Translated to the pole vault, this is precisely Duplantis's situation with regard to the rest of the world's pole vaulters.
drugs
PoisonIvy wrote:
1) his training age is WAY beyond his chronological age
How does the math work on this? Does it mean he's been training, presumably in some alternate reality, before he even inhabited his current body? Training longer than he's been alive. I'm struggling with this one.
Duh. He started vaulting at age 5, so he has 12 years of training. Most vaulters who are 17 years old started at age 14 or 15, thus 12 years vs. 2 years of training for two 17 year olds. You try competing against someone in anything who has practiced for 10 years more than you have, especially that early in life.
homerduh wrote:
Duh. He started vaulting at age 5, so he has 12 years of training. Most vaulters who are 17 years old started at age 14 or 15, thus 12 years vs. 2 years of training for two 17 year olds. You try competing against someone in anything who has practiced for 10 years more than you have, especially that early in life.

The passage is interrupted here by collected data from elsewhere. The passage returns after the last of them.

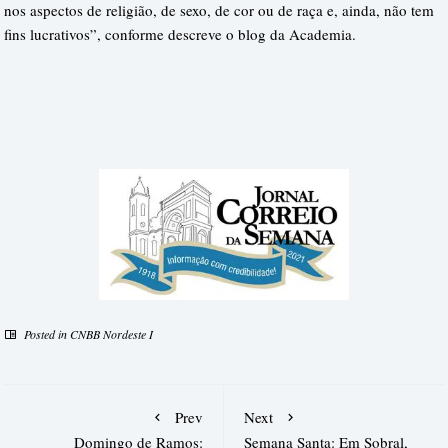
nos aspectos de religião, de sexo, de cor ou de raça e, ainda, não tem
fins lucrativos”, conforme descreve o blog da Academia.
Posted in
CNBB Nordeste I
Prev
Next
Domingo de Ramos:
Semana Santa: Em Sobral,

That doesn't make his training age greater than his chronological age. His training age is 12. His chronological age is 17. 17 is greater than 12.
17 is greater than 12 wrote:
homerduh wrote:Duh. He started vaulting at age 5, so he has 12 years of training. Most vaulters who are 17 years old started at age 14 or 15, thus 12 years vs. 2 years of training for two 17 year olds. You try competing against someone in anything who has practiced for 10 years more than you have, especially that early in life.
That doesn't make his training age greater than his chronological age. His training age is 12. His chronological age is 17. 17 is greater than 12.
It's ok, we see this is over your head for what is being discussed.
homerduh wrote:
17 is greater than 12 wrote:That doesn't make his training age greater than his chronological age. His training age is 12. His chronological age is 17. 17 is greater than 12.
It's ok, we see this is over your head for what is being discussed.
No, I understand that he has been training longer than other people his age. I simply reject the idea that his "training age" is greater than his chronological age. He training age may be a larger percentage of his chronological age that typical, but that isn't the claim being made.
If I'm wrong, link me to a peer reviewed journal article that uses "training age" in the manner used above.